Staff outcomes for ALTL are crucial for ensuring effective and responsible AI integration across higher education institutions. These outcomes provide clear benchmarks for staff development, guiding them toward practical understanding of AI fundamentals, critical evaluation skills, and ethical considerations in administrative contexts. By achieving these outcomes, staff members become adept at implementing AI tools to enhance institutional operations, support services, and policy development. This proficiency allows them to facilitate responsible AI use throughout the institution, improve efficiency, and address ethical challenges proactively. Well-defined outcomes also enable consistent assessment and improvement of staff AI literacy across departments.
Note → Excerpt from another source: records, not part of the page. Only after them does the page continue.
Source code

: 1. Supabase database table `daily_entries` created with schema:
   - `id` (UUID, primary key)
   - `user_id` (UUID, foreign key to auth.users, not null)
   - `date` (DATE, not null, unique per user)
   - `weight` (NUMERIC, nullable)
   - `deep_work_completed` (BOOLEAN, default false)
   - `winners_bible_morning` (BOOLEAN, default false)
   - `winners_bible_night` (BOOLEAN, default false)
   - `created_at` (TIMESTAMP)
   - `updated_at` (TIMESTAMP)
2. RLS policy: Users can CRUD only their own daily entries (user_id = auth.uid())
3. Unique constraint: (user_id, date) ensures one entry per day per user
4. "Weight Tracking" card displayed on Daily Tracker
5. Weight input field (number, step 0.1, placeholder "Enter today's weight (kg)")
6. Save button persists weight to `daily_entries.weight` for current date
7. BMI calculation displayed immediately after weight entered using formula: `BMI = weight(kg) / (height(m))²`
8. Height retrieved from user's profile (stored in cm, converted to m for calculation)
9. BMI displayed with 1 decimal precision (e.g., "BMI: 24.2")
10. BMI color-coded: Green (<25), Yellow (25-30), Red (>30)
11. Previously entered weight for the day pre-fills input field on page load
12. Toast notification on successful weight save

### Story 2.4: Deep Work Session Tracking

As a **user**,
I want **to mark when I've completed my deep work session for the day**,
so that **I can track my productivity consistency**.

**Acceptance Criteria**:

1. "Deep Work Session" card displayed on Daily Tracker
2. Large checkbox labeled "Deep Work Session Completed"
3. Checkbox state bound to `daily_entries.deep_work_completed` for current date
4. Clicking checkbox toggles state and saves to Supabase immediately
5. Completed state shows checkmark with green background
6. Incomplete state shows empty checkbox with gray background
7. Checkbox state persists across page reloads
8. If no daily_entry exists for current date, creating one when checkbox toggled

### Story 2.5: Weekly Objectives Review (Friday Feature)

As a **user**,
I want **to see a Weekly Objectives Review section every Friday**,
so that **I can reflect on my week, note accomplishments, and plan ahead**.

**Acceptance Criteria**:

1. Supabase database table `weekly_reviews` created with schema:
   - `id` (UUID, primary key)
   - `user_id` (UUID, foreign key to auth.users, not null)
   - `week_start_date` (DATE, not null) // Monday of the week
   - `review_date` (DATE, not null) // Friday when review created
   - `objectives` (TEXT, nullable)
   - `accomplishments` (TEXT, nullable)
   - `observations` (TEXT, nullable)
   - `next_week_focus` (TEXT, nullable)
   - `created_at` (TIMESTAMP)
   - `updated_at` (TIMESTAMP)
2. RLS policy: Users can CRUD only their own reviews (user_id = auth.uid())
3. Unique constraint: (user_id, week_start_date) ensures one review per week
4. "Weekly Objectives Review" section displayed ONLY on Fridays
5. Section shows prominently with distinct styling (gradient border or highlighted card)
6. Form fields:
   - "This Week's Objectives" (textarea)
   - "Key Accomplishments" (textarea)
Ultimately, these outcomes prepare staff to drive AI-enhanced operations, fostering an institutional environment that leverages AI's potential while maintaining ethical standards and supporting the academic mission.

Technical Understanding

Competency Outcome Example Assessment
Fundamentals of Generative AI

Staff understand what GenAI is and what its potential impacts on higher education are.

Staff will design a short presentation explaining GenAI to colleagues who have no prior knowledge.

AI Platforms and Tools

Staff can evaluate and select the most appropriate AI tool for a specific institutional need.

Staff will develop a comparison chart of popular GenAI tools, highlighting the tools' strengths and weaknesses for different tasks.

Hands-On Experience

Staff gain practical experience with GenAI technologies.

Staff will complete a project using a GenAI tool to create content relevant to their work (e.g., an informative email for students, a social media post).

Evaluative Skills

Competency Outcome Example Assessment
Critical Assessment of AI Tools

Staff create rubrics for evaluating the effectiveness and reliability of AI tools for specific tasks in their area.

Staff will design a rubric for assessing a specific type of AI-generated content relevant to their work.

Impact Analysis

Staff identify both benefits and potential challenges associated with implementing GenAI in specific areas of their work.

Staff will develop a report analyzing the potential impact of using a GenAI tool for a specific student service (e.g., chatbots for advising, AI-powered tutoring).

Ethical Evaluation

Staff identify and discuss ethical concerns related to GenAI use, such as privacy, data security, and potential biases.

Staff will participate in a group discussion on ethical considerations surrounding a specific use case of GenAI in workplace scenarios.

Practical Application

Competency Outcome Example Assessment
Integration into Administrative Processes

Staff identify and implement ways to use GenAI tools to increase productivity and efficiency in their specific workflows.

Staff will develop a plan for integrating a GenAI tool into their existing administrative tasks, outlining expected time savings or improved outcomes.

Support for Academic AI Initiatives

Staff provide guidance and resources to faculty and students on responsible and effective use of GenAI for academic projects and research.

Staff will develop a workshop or training session on using GenAI tools for academic purposes (e.g., research assistants, student projects).

Policy and Guideline Development

Staff contribute to the development of institutional policies and guidelines for GenAI use.

Staff will contribute to a draft policy document outlining ethical and practical guidelines for using GenAI tools across the institution.